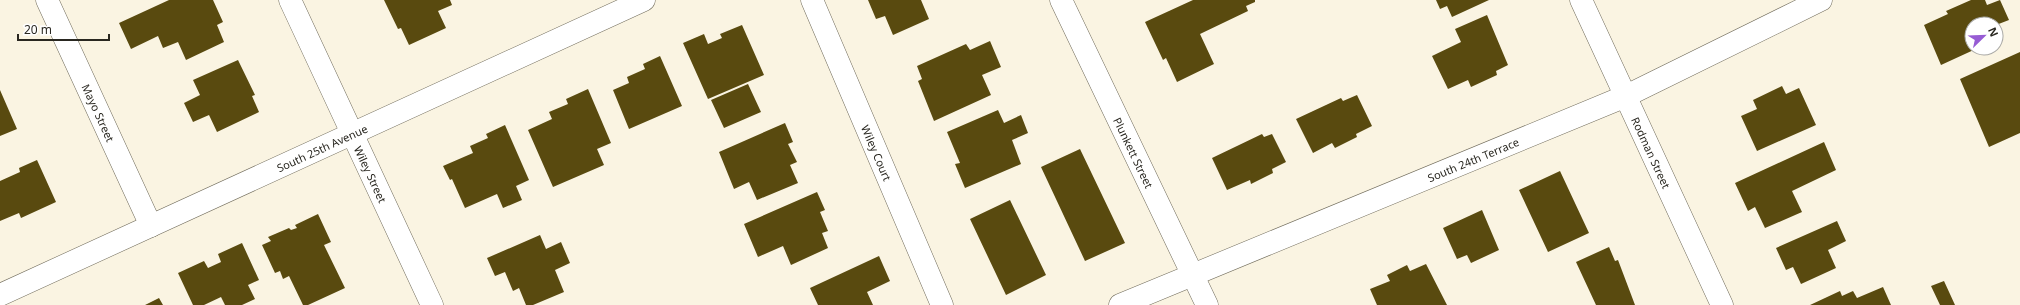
<svg xmlns="http://www.w3.org/2000/svg" width="2020" height="305" font-family="'Noto Sans',sans-serif">
<rect width="100%" height="100%" fill="#faf4e2"/>
<path fill="#594a0f" d="M 169,0 L 213,0 L 223,22 L 217,25 L 224,42 L 186,60 L 178,42 L 163,48 L 158,36 L 131,49 L 119,23 Z
M 384,0 L 450,0 L 452,5 L 438,11 L 446,28 L 409,45 L 401,28 L 398,29 Z
M 868,0 L 921,0 L 929,19 L 893,35 L 885,16 L 876,19 Z
M 1193,0 L 1255,0 L 1255,2 L 1246,6 L 1248,11 L 1200,34 L 1214,64 L 1177,82 L 1166,58 L 1163,60 L 1145,22 Z
M 1436,0 L 1489,0 L 1452,17 L 1447,6 L 1440,9 Z
M 1971,0 L 1985,0 L 1987,5 L 2000,0 L 2009,20 L 1996,25 L 1972,24 L 1972,48 L 1978,48 L 1941,65 L 1924,25 L 1948,14 L 1946,11 Z
M 1487,15 L 1508,65 L 1496,71 L 1497,75 L 1471,87 L 1468,80 L 1448,89 L 1432,56 L 1461,42 L 1455,29 Z
M 742,25 L 764,75 L 708,99 L 683,43 L 704,34 L 708,44 L 722,38 L 720,34 Z
M 990,41 L 1001,67 L 982,75 L 991,95 L 934,121 L 918,81 L 922,79 L 917,66 L 966,44 L 970,50 Z
M 2020,52 L 2020,133 L 1989,147 L 1960,79 Z
M 660,56 L 682,106 L 629,129 L 613,90 L 629,83 L 627,77 L 645,69 L 643,64 Z
M 238,60 L 255,95 L 252,96 L 259,112 L 217,132 L 209,115 L 193,122 L 184,103 L 200,95 L 193,80 Z
M 748,84 L 761,112 L 724,128 L 711,100 Z
M 1782,86 L 1786,94 L 1799,88 L 1816,125 L 1757,151 L 1741,116 L 1757,109 L 1753,100 Z
M 588,89 L 611,143 L 597,149 L 604,165 L 553,187 L 528,130 L 552,119 L 549,112 L 568,104 L 566,99 Z
M 0,90 L 17,129 L 0,136 Z
M 1357,95 L 1372,126 L 1356,134 L 1357,137 L 1335,148 L 1332,143 L 1313,153 L 1296,119 L 1341,98 L 1343,101 Z
M 998,110 L 1004,123 L 1021,115 L 1028,133 L 1012,140 L 1021,164 L 965,188 L 955,164 L 960,163 L 947,132 Z
M 785,123 L 793,142 L 788,144 L 797,162 L 790,165 L 798,183 L 757,200 L 749,182 L 734,189 L 719,152 Z
M 505,125 L 529,180 L 516,186 L 522,200 L 503,208 L 497,194 L 465,208 L 452,179 L 450,180 L 443,166 L 473,153 L 470,146 L 488,138 L 486,134 Z
M 1262,134 L 1264,137 L 1272,134 L 1286,162 L 1272,169 L 1273,173 L 1251,184 L 1250,180 L 1227,190 L 1212,158 Z
M 1824,142 L 1836,170 L 1792,191 L 1802,212 L 1765,228 L 1755,207 L 1748,211 L 1735,183 Z
M 1080,149 L 1125,243 L 1085,261 L 1041,167 Z
M 37,160 L 56,202 L 21,218 L 19,213 L 0,221 L 0,181 L 20,172 L 19,168 Z
M 1560,171 L 1589,233 L 1548,252 L 1519,190 Z
M 817,192 L 825,210 L 820,212 L 828,231 L 822,233 L 828,248 L 791,265 L 783,246 L 758,257 L 744,224 Z
M 1010,200 L 1046,275 L 1006,295 L 970,219 Z
M 1482,210 L 1499,250 L 1471,263 L 1467,255 L 1457,259 L 1443,228 Z
M 318,214 L 331,242 L 324,245 L 345,288 L 308,305 L 303,305 L 289,276 L 283,279 L 280,271 L 275,273 L 262,245 L 271,241 L 268,237 L 289,228 L 291,230 L 297,228 L 295,225 Z
M 1837,221 L 1846,241 L 1828,250 L 1836,268 L 1801,284 L 1793,267 L 1786,270 L 1776,248 Z
M 540,235 L 546,249 L 561,242 L 570,263 L 555,270 L 564,292 L 533,305 L 526,305 L 519,288 L 513,291 L 505,272 L 495,276 L 487,258 Z
M 242,243 L 259,280 L 248,285 L 255,299 L 242,305 L 225,305 L 221,297 L 204,305 L 193,305 L 178,273 L 204,261 L 208,268 L 221,262 L 218,254 Z
M 1609,247 L 1615,261 L 1618,260 L 1635,305 L 1596,305 L 1576,262 Z
M 879,256 L 890,281 L 867,292 L 873,305 L 818,305 L 810,288 Z
M 1426,264 L 1447,305 L 1377,305 L 1370,289 L 1390,281 L 1387,275 L 1407,265 L 1410,271 Z
M 1944,281 L 1955,305 L 1940,305 L 1931,286 Z
M 1883,287 L 1891,305 L 1810,305 L 1840,291 L 1842,296 L 1853,291 L 1857,298 Z
M 159,298 L 163,305 L 145,305 Z"/>
<g fill="none" stroke-linecap="round" stroke-linejoin="round">
<g stroke="#716c5c" stroke-width="23">
<g id="street">
<path id="s1" d="M 47,0 L 151,226"/>
<path id="s2" d="M 290,0 L 432,305"/>
<path id="s3" d="M 812,0 L 942,305"/>
<path id="s4" d="M 1061,0 L 1207,305"/>
<path id="s5" d="M 1581,0 L 1722,305"/>
<path id="s6" d="M 0,295 L 644,0"/>
<path id="s7" d="M 1120,305 L 1626,96 L 1821,0"/>
</g>
</g>
<use href="#street" stroke="#fff" stroke-width="22"/>
</g>
<g text-anchor="middle" dominant-baseline="central" stroke-width="4" stroke-linejoin="round" paint-order="stroke">
<g font-size="11" fill="#292720" stroke="#fff">
<text stroke="none"><textPath href="#s1" startOffset="124">Mayo Street</textPath></text>
<text stroke="none"><textPath href="#s6" startOffset="354">South 25th Avenue</textPath></text>
<text stroke="none"><textPath href="#s3" startOffset="166">Wiley Court</textPath></text>
<text stroke="none"><textPath href="#s4" startOffset="169">Plunkett Street</textPath></text>
<text stroke="none"><textPath href="#s5" startOffset="168">Rodman Street</textPath></text>
<text stroke="none"><textPath href="#s7" startOffset="382">South 24th Terrace</textPath></text>
<text stroke="none"><textPath href="#s2" startOffset="192">Wiley Street</textPath></text>
</g>
</g>
<g transform="translate(1984 36) rotate(67)"><circle r="19" fill="#ffffff" stroke="#a9a9a6"/>
<path d="M0-3L7 15L0 10L-7 15Z" fill="#975cd4"/>
<text y="-6" font-size="11" font-weight="bold" text-anchor="middle" fill="#292720">N</text>
</g>
<path d="M18 34v6h91v-6" fill="none" stroke="#292720" stroke-width="2"/>
<text x="24" y="34" font-size="12" fill="#292720" stroke="#ffffff" stroke-width="3" paint-order="stroke">20 m</text>
</svg>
-.-.-
Except for the pictures, set down each line of the records exactly as it appears.

(EXPECTED ANSWER)
<svg xmlns="http://www.w3.org/2000/svg" width="2020" height="305" font-family="'Noto Sans',sans-serif">
<rect width="100%" height="100%" fill="#faf4e2"/>
<path fill="#594a0f" d="M 169,0 L 213,0 L 223,22 L 217,25 L 224,42 L 186,60 L 178,42 L 163,48 L 158,36 L 131,49 L 119,23 Z
M 384,0 L 450,0 L 452,5 L 438,11 L 446,28 L 409,45 L 401,28 L 398,29 Z
M 868,0 L 921,0 L 929,19 L 893,35 L 885,16 L 876,19 Z
M 1193,0 L 1255,0 L 1255,2 L 1246,6 L 1248,11 L 1200,34 L 1214,64 L 1177,82 L 1166,58 L 1163,60 L 1145,22 Z
M 1436,0 L 1489,0 L 1452,17 L 1447,6 L 1440,9 Z
M 1971,0 L 1985,0 L 1987,5 L 2000,0 L 2009,20 L 1996,25 L 1972,24 L 1972,48 L 1978,48 L 1941,65 L 1924,25 L 1948,14 L 1946,11 Z
M 1487,15 L 1508,65 L 1496,71 L 1497,75 L 1471,87 L 1468,80 L 1448,89 L 1432,56 L 1461,42 L 1455,29 Z
M 742,25 L 764,75 L 708,99 L 683,43 L 704,34 L 708,44 L 722,38 L 720,34 Z
M 990,41 L 1001,67 L 982,75 L 991,95 L 934,121 L 918,81 L 922,79 L 917,66 L 966,44 L 970,50 Z
M 2020,52 L 2020,133 L 1989,147 L 1960,79 Z
M 660,56 L 682,106 L 629,129 L 613,90 L 629,83 L 627,77 L 645,69 L 643,64 Z
M 238,60 L 255,95 L 252,96 L 259,112 L 217,132 L 209,115 L 193,122 L 184,103 L 200,95 L 193,80 Z
M 748,84 L 761,112 L 724,128 L 711,100 Z
M 1782,86 L 1786,94 L 1799,88 L 1816,125 L 1757,151 L 1741,116 L 1757,109 L 1753,100 Z
M 588,89 L 611,143 L 597,149 L 604,165 L 553,187 L 528,130 L 552,119 L 549,112 L 568,104 L 566,99 Z
M 0,90 L 17,129 L 0,136 Z
M 1357,95 L 1372,126 L 1356,134 L 1357,137 L 1335,148 L 1332,143 L 1313,153 L 1296,119 L 1341,98 L 1343,101 Z
M 998,110 L 1004,123 L 1021,115 L 1028,133 L 1012,140 L 1021,164 L 965,188 L 955,164 L 960,163 L 947,132 Z
M 785,123 L 793,142 L 788,144 L 797,162 L 790,165 L 798,183 L 757,200 L 749,182 L 734,189 L 719,152 Z
M 505,125 L 529,180 L 516,186 L 522,200 L 503,208 L 497,194 L 465,208 L 452,179 L 450,180 L 443,166 L 473,153 L 470,146 L 488,138 L 486,134 Z
M 1262,134 L 1264,137 L 1272,134 L 1286,162 L 1272,169 L 1273,173 L 1251,184 L 1250,180 L 1227,190 L 1212,158 Z
M 1824,142 L 1836,170 L 1792,191 L 1802,212 L 1765,228 L 1755,207 L 1748,211 L 1735,183 Z
M 1080,149 L 1125,243 L 1085,261 L 1041,167 Z
M 37,160 L 56,202 L 21,218 L 19,213 L 0,221 L 0,181 L 20,172 L 19,168 Z
M 1560,171 L 1589,233 L 1548,252 L 1519,190 Z
M 817,192 L 825,210 L 820,212 L 828,231 L 822,233 L 828,248 L 791,265 L 783,246 L 758,257 L 744,224 Z
M 1010,200 L 1046,275 L 1006,295 L 970,219 Z
M 1482,210 L 1499,250 L 1471,263 L 1467,255 L 1457,259 L 1443,228 Z
M 318,214 L 331,242 L 324,245 L 345,288 L 308,305 L 303,305 L 289,276 L 283,279 L 280,271 L 275,273 L 262,245 L 271,241 L 268,237 L 289,228 L 291,230 L 297,228 L 295,225 Z
M 1837,221 L 1846,241 L 1828,250 L 1836,268 L 1801,284 L 1793,267 L 1786,270 L 1776,248 Z
M 540,235 L 546,249 L 561,242 L 570,263 L 555,270 L 564,292 L 533,305 L 526,305 L 519,288 L 513,291 L 505,272 L 495,276 L 487,258 Z
M 242,243 L 259,280 L 248,285 L 255,299 L 242,305 L 225,305 L 221,297 L 204,305 L 193,305 L 178,273 L 204,261 L 208,268 L 221,262 L 218,254 Z
M 1609,247 L 1615,261 L 1618,260 L 1635,305 L 1596,305 L 1576,262 Z
M 879,256 L 890,281 L 867,292 L 873,305 L 818,305 L 810,288 Z
M 1426,264 L 1447,305 L 1377,305 L 1370,289 L 1390,281 L 1387,275 L 1407,265 L 1410,271 Z
M 1944,281 L 1955,305 L 1940,305 L 1931,286 Z
M 1883,287 L 1891,305 L 1810,305 L 1840,291 L 1842,296 L 1853,291 L 1857,298 Z
M 159,298 L 163,305 L 145,305 Z"/>
<g fill="none" stroke-linecap="round" stroke-linejoin="round">
<g stroke="#716c5c" stroke-width="23">
<g id="street">
<path id="s1" d="M 47,0 L 151,226"/>
<path id="s2" d="M 290,0 L 432,305"/>
<path id="s3" d="M 812,0 L 942,305"/>
<path id="s4" d="M 1061,0 L 1207,305"/>
<path id="s5" d="M 1581,0 L 1722,305"/>
<path id="s6" d="M 0,295 L 644,0"/>
<path id="s7" d="M 1120,305 L 1626,96 L 1821,0"/>
</g>
</g>
<use href="#street" stroke="#fff" stroke-width="22"/>
</g>
<g text-anchor="middle" dominant-baseline="central" stroke-width="4" stroke-linejoin="round" paint-order="stroke">
<g font-size="11" fill="#292720" stroke="#fff">
<text stroke="none"><textPath href="#s1" startOffset="124">Mayo Street</textPath></text>
<text stroke="none"><textPath href="#s6" startOffset="354">South 25th Avenue</textPath></text>
<text stroke="none"><textPath href="#s3" startOffset="166">Wiley Court</textPath></text>
<text stroke="none"><textPath href="#s4" startOffset="169">Plunkett Street</textPath></text>
<text stroke="none"><textPath href="#s5" startOffset="168">Rodman Street</textPath></text>
<text stroke="none"><textPath href="#s7" startOffset="382">South 24th Terrace</textPath></text>
<text stroke="none"><textPath href="#s2" startOffset="192">Wiley Street</textPath></text>
</g>
</g>
<g transform="translate(1984 36) rotate(67)"><circle r="19" fill="#ffffff" stroke="#a9a9a6"/>
<path d="M0-3L7 15L0 10L-7 15Z" fill="#975cd4"/>
<text y="-6" font-size="11" font-weight="bold" text-anchor="middle" fill="#292720">N</text>
</g>
<path d="M18 34v6h91v-6" fill="none" stroke="#292720" stroke-width="2"/>
<text x="24" y="34" font-size="12" fill="#292720" stroke="#ffffff" stroke-width="3" paint-order="stroke">20 m</text>
</svg>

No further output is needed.